After our first kid, my ex-husband got me this sewing machine. What was amazing to me was every single time I’d make something with my hands, it brought out self confidence in me, that sort of sparkle in a child eyes. I thought, wow that’s really powerful, maybe I can get myself out of this situation in my life. So I started hacking hardware, learning how to code, and as I did that I thought how it would be cool if there was a place for people like me to do this together.
As for why I want other people to understand the power behind making – it is all about the mentality shift and the attitude change. It’s not about making stuff, it’s about being able to learn at a super fast rate and gain confidence in yourself.
You have referenced collaborative spaces a lot in your work. Why are they important and what are their benefits?
On the scientific reasoning, have you ever heard of mirror neurons?
Research started in 90’s. The experiment studied monkey brains and the brain waves emitted when they were given a nut and a nut breaker. These monkeys did not know how to use the nutbreaker, and so the scientists registered their activities on a computer. At some point, the monkey stopped trying and another scientist walked into the room and cracked the nut open. While the scientist cracked the nut, the monkey’s brain waves matched the scientists’ waves. This meant that by just watching the person cracking the nut, the monkey’s brain was essentially also cracking the nut. They saw mirrored activity.

__Required task 1__:
Answer these about the passage on making, one answer per line, marked like the questions:
(a) What did the speaker's ex-husband give the speaker after their first kid?
(b) In what decade did the research on mirror neurons start?
(c) What two things were the monkeys given in the experiment?

__Information shown__:
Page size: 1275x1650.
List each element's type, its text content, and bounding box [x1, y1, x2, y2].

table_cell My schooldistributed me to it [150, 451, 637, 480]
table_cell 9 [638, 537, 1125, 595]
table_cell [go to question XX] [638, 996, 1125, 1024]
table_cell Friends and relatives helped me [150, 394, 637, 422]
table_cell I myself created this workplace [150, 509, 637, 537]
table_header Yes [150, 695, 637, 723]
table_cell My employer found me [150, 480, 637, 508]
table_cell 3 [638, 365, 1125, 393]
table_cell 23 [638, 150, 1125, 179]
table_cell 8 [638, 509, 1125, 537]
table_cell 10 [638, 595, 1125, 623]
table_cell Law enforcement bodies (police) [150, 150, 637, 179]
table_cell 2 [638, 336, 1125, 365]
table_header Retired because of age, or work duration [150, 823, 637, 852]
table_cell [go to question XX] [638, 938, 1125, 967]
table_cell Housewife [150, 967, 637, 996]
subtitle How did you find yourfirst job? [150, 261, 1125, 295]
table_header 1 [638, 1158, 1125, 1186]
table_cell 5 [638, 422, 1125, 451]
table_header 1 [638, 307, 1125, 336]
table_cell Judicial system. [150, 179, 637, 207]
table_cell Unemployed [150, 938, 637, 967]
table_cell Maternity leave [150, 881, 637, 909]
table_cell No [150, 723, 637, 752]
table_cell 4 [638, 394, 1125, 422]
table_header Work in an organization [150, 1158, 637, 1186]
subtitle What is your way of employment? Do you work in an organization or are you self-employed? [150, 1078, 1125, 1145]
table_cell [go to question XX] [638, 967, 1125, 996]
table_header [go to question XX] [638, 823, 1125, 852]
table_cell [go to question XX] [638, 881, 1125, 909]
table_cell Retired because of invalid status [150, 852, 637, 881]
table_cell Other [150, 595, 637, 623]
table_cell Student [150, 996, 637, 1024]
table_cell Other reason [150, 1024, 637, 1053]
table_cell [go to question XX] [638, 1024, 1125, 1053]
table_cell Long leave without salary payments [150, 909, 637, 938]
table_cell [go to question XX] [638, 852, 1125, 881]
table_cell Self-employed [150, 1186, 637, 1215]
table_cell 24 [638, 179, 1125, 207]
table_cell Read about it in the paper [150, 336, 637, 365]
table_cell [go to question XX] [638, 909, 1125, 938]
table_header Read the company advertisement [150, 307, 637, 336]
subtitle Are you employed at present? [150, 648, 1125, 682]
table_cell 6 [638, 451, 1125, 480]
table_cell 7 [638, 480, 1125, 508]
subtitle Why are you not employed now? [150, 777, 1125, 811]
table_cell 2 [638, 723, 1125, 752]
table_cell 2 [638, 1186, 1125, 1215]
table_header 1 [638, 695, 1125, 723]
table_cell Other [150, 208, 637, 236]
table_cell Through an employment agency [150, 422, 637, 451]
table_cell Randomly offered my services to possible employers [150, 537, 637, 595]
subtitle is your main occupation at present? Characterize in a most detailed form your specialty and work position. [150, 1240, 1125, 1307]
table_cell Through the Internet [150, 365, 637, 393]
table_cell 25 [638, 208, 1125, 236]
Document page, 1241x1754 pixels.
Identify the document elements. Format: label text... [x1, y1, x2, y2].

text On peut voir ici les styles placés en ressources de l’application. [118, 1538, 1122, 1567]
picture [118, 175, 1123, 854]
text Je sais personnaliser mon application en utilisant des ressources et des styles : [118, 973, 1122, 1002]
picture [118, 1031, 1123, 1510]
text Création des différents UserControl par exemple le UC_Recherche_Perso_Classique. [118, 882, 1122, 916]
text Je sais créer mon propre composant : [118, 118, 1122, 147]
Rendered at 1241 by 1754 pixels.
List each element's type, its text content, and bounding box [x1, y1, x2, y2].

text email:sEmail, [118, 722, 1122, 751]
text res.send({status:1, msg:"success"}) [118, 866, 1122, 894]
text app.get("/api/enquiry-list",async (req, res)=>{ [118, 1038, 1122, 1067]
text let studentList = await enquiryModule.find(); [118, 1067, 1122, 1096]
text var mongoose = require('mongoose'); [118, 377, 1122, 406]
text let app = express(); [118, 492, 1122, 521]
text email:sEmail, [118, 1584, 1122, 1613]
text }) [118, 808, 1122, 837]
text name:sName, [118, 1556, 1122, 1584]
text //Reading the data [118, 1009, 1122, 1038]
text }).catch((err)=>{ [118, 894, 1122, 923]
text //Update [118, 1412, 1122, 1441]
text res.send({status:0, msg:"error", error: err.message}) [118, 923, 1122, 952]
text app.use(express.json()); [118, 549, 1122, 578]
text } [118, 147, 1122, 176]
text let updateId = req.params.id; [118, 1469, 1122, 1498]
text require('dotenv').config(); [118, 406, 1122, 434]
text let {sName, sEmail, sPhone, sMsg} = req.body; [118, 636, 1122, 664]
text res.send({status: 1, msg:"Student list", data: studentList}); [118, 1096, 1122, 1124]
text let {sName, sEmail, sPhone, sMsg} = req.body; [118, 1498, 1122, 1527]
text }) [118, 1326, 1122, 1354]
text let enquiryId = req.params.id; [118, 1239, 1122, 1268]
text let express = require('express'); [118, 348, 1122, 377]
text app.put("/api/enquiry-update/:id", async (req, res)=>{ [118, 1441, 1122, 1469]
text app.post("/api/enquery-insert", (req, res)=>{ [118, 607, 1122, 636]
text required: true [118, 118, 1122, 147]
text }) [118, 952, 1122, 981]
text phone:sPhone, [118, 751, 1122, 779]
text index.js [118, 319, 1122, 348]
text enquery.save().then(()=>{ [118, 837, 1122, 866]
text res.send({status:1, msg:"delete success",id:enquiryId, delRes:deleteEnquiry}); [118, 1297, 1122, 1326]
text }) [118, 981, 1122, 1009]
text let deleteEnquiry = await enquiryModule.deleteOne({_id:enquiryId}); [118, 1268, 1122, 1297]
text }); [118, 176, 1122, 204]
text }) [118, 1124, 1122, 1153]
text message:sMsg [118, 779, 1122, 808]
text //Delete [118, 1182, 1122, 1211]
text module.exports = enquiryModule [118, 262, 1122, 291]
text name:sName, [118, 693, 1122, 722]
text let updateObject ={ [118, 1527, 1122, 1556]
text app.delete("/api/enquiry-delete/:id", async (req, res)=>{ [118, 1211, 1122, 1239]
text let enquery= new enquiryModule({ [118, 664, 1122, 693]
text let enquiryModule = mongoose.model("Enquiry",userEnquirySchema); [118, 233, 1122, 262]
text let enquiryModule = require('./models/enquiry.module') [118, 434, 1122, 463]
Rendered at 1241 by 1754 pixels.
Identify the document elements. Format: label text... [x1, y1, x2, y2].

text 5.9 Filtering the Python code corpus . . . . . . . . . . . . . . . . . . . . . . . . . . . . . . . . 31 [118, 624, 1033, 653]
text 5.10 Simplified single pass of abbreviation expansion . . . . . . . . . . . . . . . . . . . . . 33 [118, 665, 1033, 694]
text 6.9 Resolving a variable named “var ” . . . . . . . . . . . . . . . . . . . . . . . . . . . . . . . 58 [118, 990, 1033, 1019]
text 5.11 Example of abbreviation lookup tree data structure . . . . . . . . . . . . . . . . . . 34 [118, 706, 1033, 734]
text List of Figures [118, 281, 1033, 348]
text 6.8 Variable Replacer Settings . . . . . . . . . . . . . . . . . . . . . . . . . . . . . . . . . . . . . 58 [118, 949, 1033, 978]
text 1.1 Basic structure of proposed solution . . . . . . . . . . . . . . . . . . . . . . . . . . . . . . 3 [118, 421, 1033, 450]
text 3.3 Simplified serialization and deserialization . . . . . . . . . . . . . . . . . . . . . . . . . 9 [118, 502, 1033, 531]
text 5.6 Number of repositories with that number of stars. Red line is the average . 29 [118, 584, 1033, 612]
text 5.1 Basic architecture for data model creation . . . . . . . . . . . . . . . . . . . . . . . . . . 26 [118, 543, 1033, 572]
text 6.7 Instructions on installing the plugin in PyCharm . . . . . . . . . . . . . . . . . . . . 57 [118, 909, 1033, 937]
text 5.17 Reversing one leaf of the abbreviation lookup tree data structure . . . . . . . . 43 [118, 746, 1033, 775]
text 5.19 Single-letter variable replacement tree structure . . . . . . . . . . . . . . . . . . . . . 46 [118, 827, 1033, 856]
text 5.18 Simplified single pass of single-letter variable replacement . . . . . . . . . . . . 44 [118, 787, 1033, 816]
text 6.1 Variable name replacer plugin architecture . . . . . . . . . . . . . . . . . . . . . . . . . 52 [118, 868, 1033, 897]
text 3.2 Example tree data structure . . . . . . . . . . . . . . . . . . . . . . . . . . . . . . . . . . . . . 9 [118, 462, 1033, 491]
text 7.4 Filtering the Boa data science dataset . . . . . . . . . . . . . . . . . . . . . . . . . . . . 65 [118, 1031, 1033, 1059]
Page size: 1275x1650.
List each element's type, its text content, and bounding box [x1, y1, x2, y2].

__Required task 2__: Format the stretch of the listing from the line containing "table_cell My schooldistributed" through the line containing "table_header Yes [150, 695, 637, 723]" as a numbered list, omitting any blank lines.

__Task solution 1__:
(a) A sewing machine.
(b) The 90's.
(c) A nut and a nut breaker.

__Task solution 2__:
1. table_cell My schooldistributed me to it [150, 451, 637, 480]
2. table_cell 9 [638, 537, 1125, 595]
3. table_cell [go to question XX] [638, 996, 1125, 1024]
4. table_cell Friends and relatives helped me [150, 394, 637, 422]
5. table_cell I myself created this workplace [150, 509, 637, 537]
6. table_header Yes [150, 695, 637, 723]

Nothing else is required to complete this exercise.